There was a certain tract of country, woodland and pasture, over which I roamed a good many times, and which is still clearly mapped out in my memory. Here I found my first Carolina or mocking wren, who ran in at one side of a woodpile and came out at the other as I drew near, and who, a day or two afterwards, sang so loudly from an oak tree that I ransacked it with my eye in search of some large bird, and was confounded when finally I discovered who the musician really was. Here, every day, were to be heard the glorious song of the cardinal grosbeak, the insect-like effort of the blue-gray gnatcatcher, and the rigmarole of the yellow-breasted chat. On a wooded hillside, where grew a profusion of trailing arbutus, pink azalea, and bird-foot violets, the rowdyish, great-crested flycatchers were screaming in the tree-tops. In this same grove I twice saw the rare red-bellied woodpecker, who, on both occasions, after rapping smartly with his beak, turned his head and laid his ear against the trunk, evidently listening to see whether his alarm had set any grub a-stirring. Near by, in an undergrowth, I fell in with a few worm-eating warblers. They seemed of a peculiarly unsuspicious turn of mind, and certainly wore the quaintest of head-dresses. I must mention also a scarlet tanager, who, all afire as he was, one day alighted in a bush of flowering dogwood, which was completely covered with its large white blossoms. Probably he had no idea how well his perch became him.
Perhaps I ought to be ashamed to confess it, but, though I went several times into the galleries of our honorable Senate and House of Representatives, and heard speeches by some celebrated men, including at least half a dozen candidates for the presidency, yet, after all, the congressmen in feathers interested me most. I thought, indeed, that the chat might well enough have been elected to the lower house. His volubility and waggish manners would have made him quite at home in that assembly, while his orange-colored waistcoat would have given him an agreeable conspicuity. But, to be sure, he would have needed to learn the use of tobacco.

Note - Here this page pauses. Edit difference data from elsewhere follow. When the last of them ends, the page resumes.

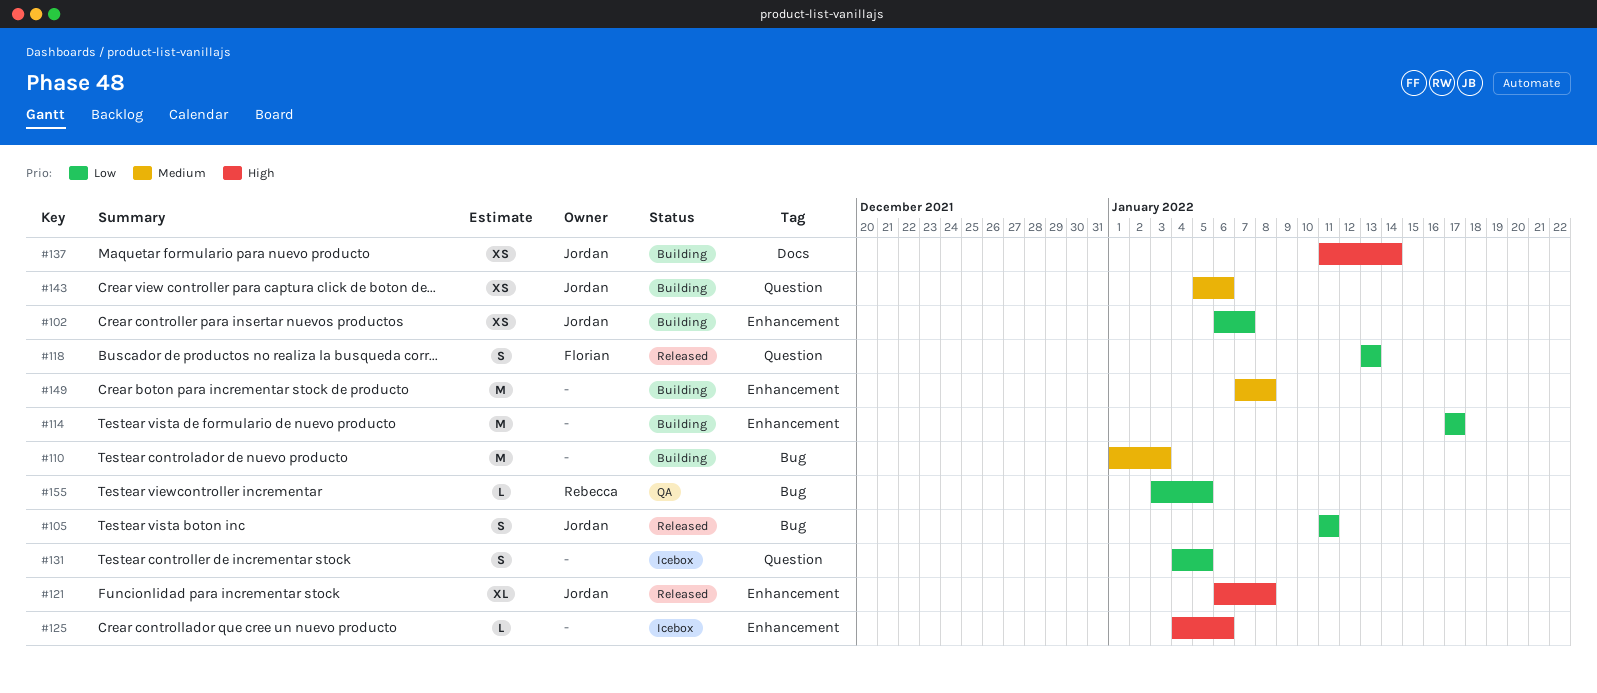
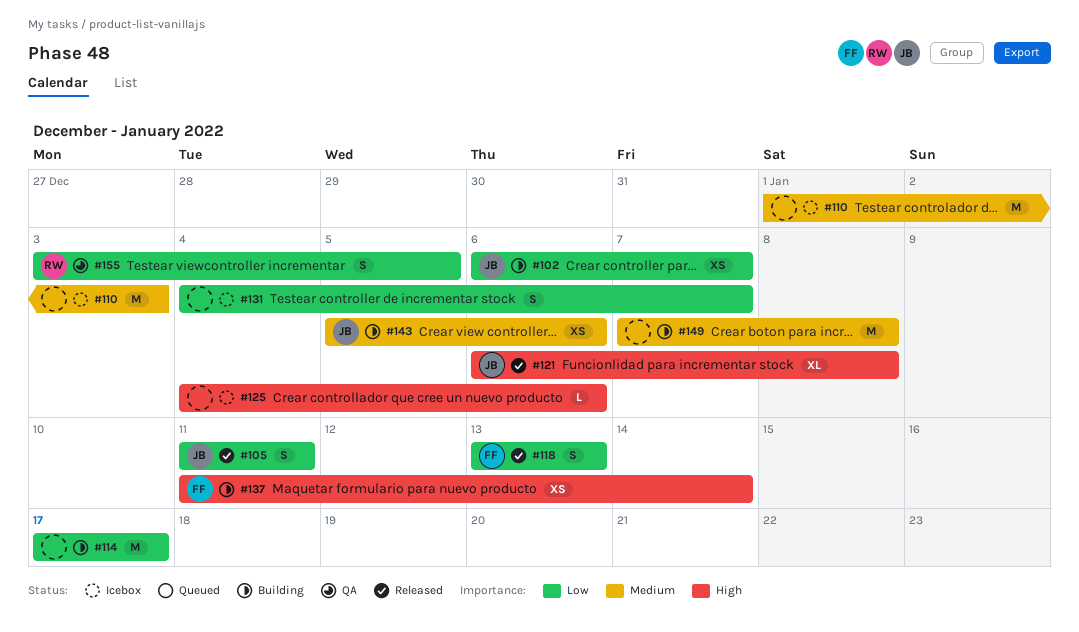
#110, status: Building -> Icebox
#131, due: Jan 5 -> Jan 7
#137, owner: Jordan -> Florian
#155, estimate: L -> S

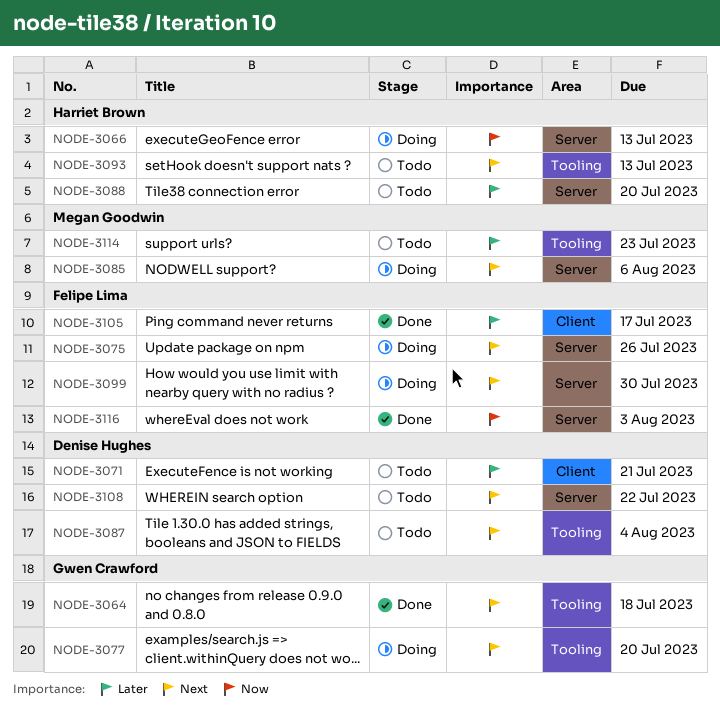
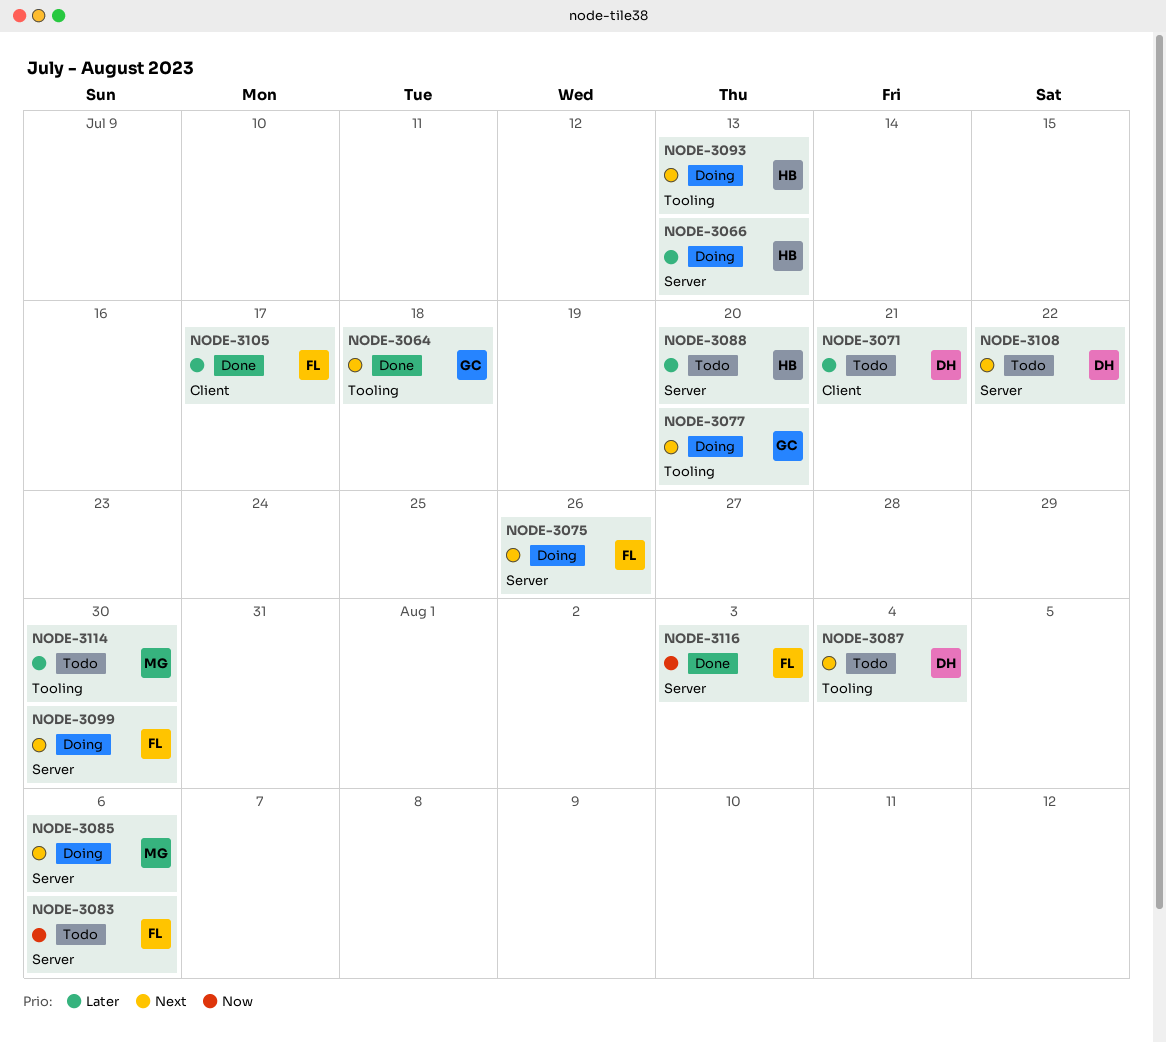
NODE-3066, priority: Now -> Later
NODE-3083: none -> present
NODE-3093, status: Todo -> Doing
NODE-3114, due: Jul 23 -> Jul 30

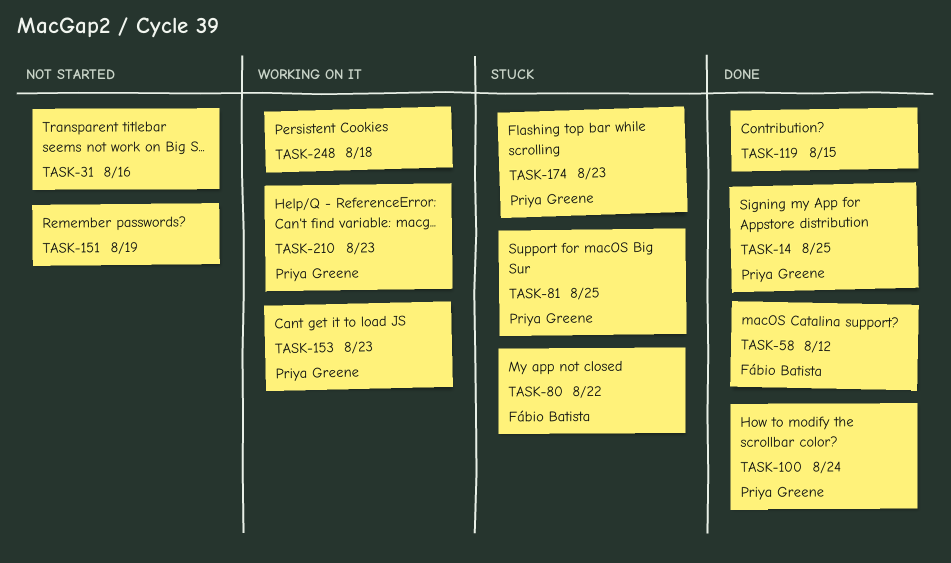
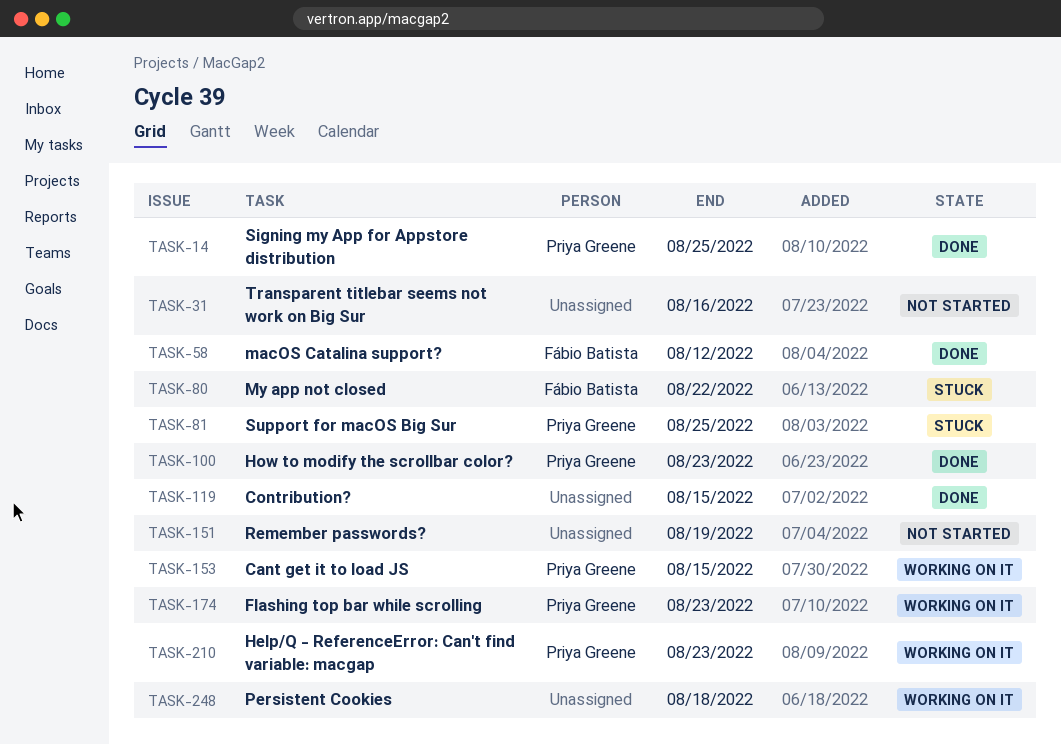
TASK-100, due: Aug 24 -> Aug 23
TASK-153, due: Aug 23 -> Aug 15
TASK-174, status: Stuck -> Working on it

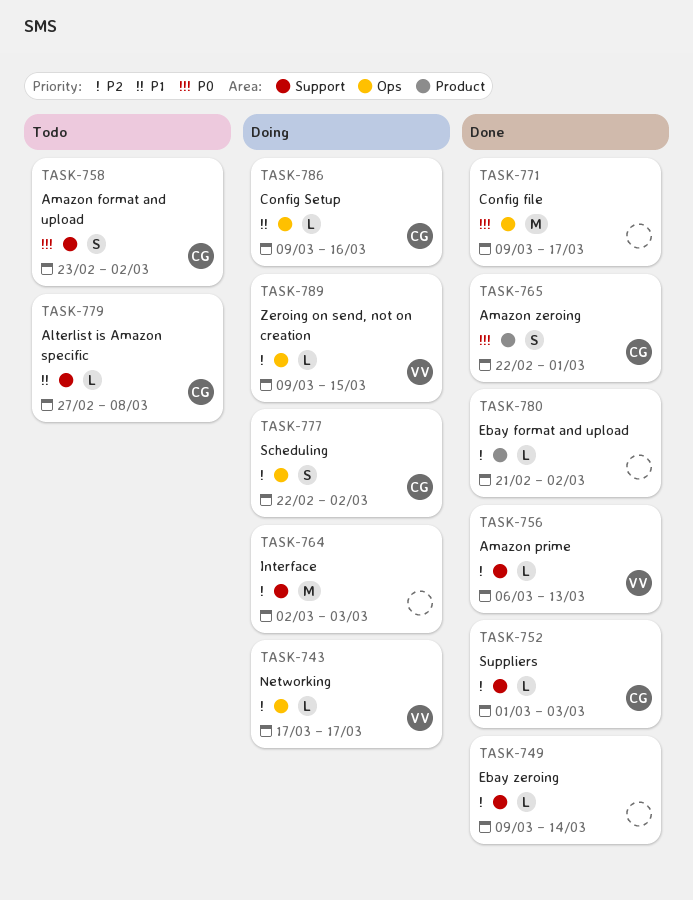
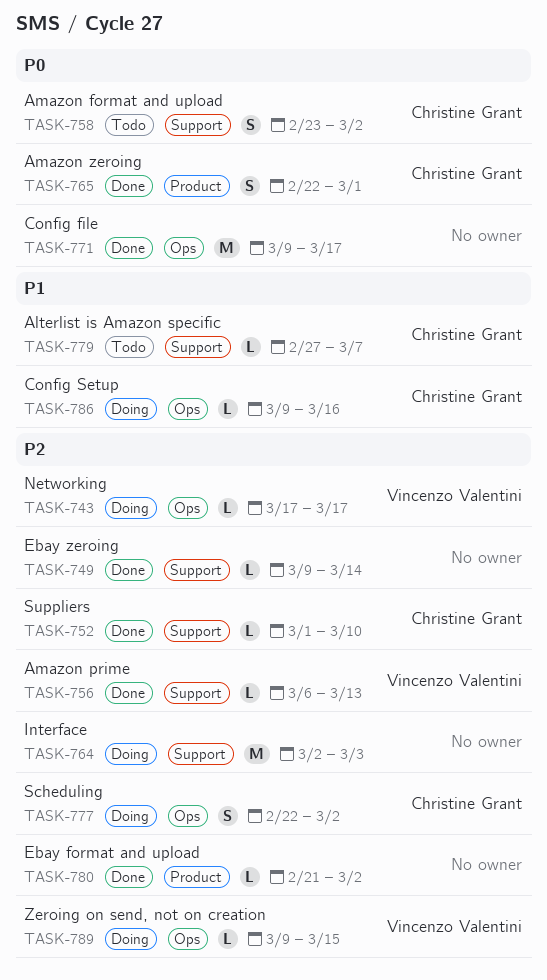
TASK-752, due: Mar 3 -> Mar 10
TASK-779, due: Mar 8 -> Mar 7

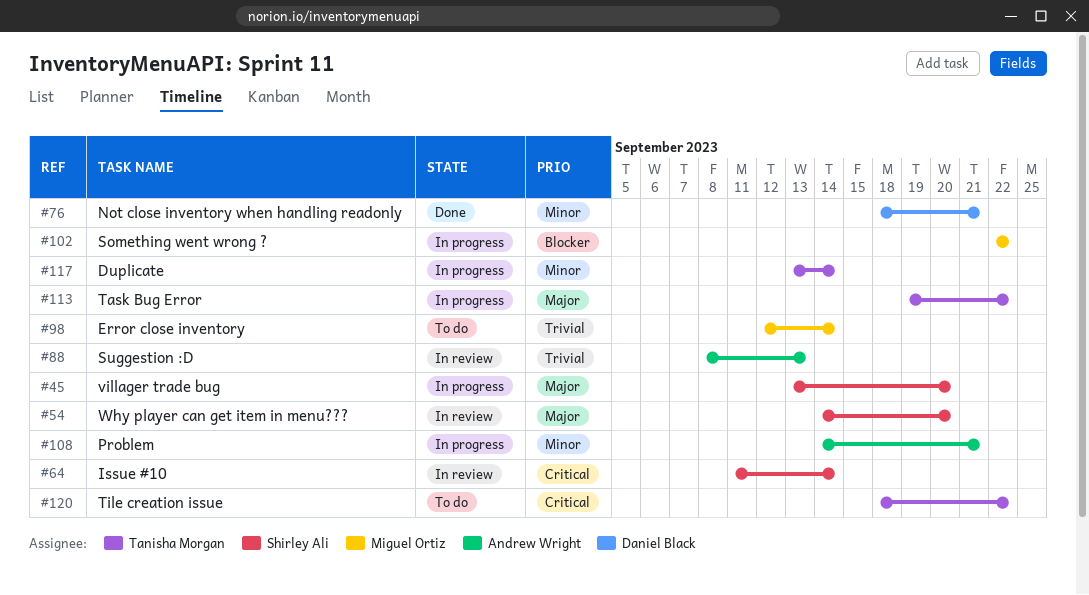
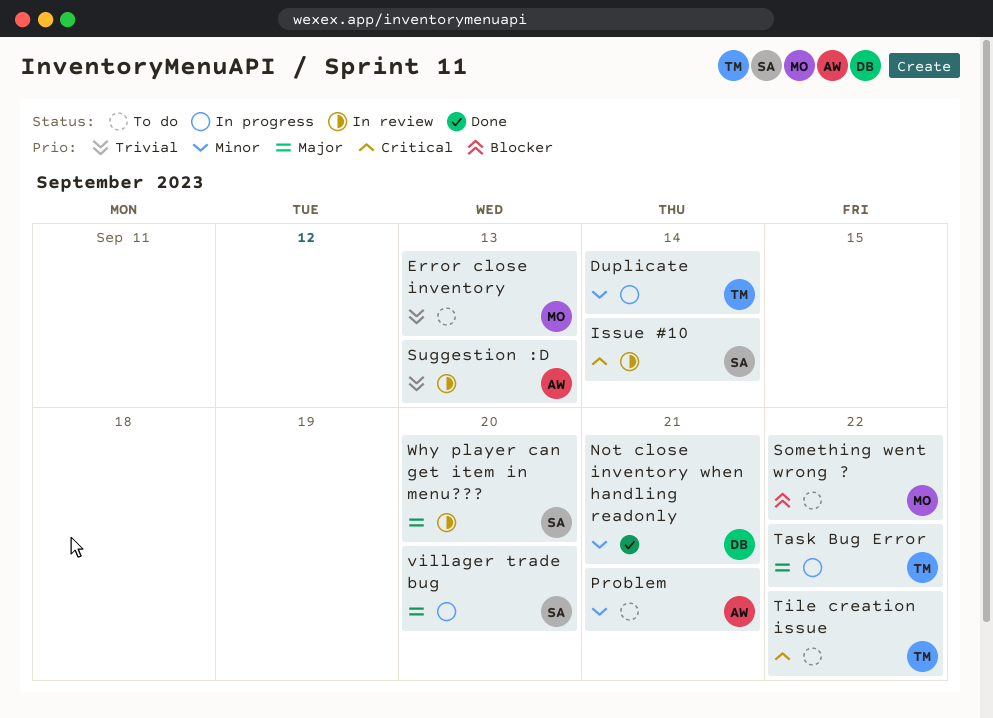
Error close inventory, due: Sep 14 -> Sep 13
Problem, status: In progress -> To do
Something went wrong ?, status: In progress -> To do

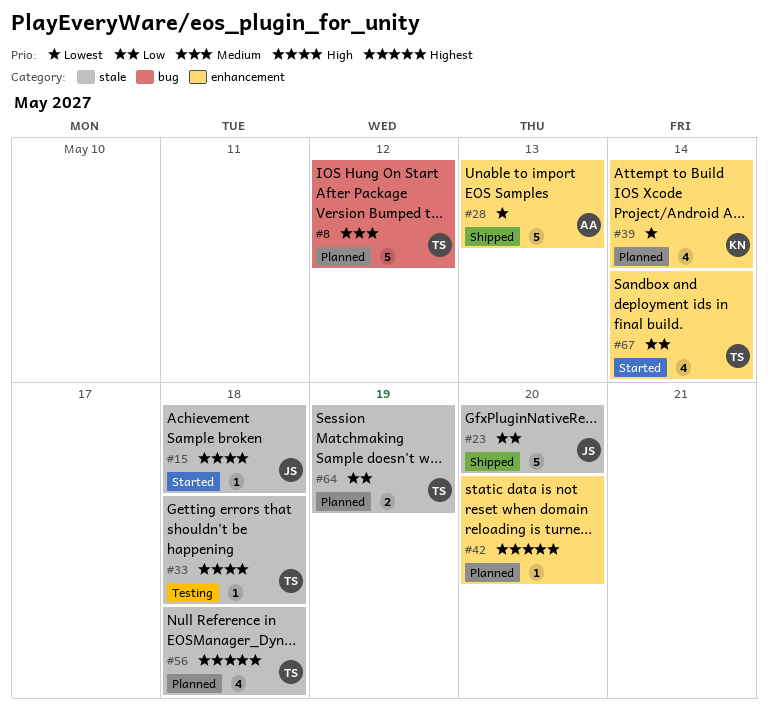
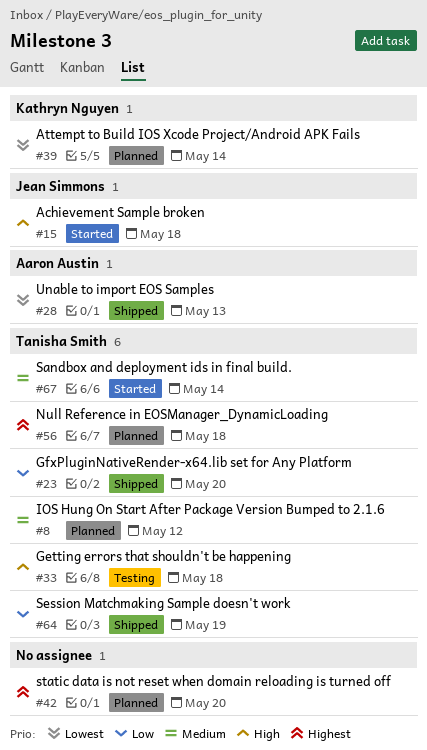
#23, owner: Jean Simmons -> Tanisha Smith
#64, status: Planned -> Shipped
#67, priority: Low -> Medium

Well, all this was only a few years ago; but the men whose eloquence then drew the crowd to the capitol are, many of them, heard there no longer. Some are dead; some have retired to private life. But the birds never die. Every spring they come trooping back for their all-summer session. The turkey-buzzard still floats majestically over the city; the chat still practices his lofty tumbling in the suburban pastures, snarling and scolding at all comers; the flowing Potomac still yields "a blameless sport" to the fish-crow and the kingfisher; the orchard oriole continues to whistle in front of the Agricultural Department, and the crow blackbird to parade back and forth over the Smithsonian lawns. Presidents and senators may come and go, be praised and vilified, and then in turn forgotten; but the birds are subject to no such mutations. It is a foolish thought, but sometimes their happy carelessness seems the better part.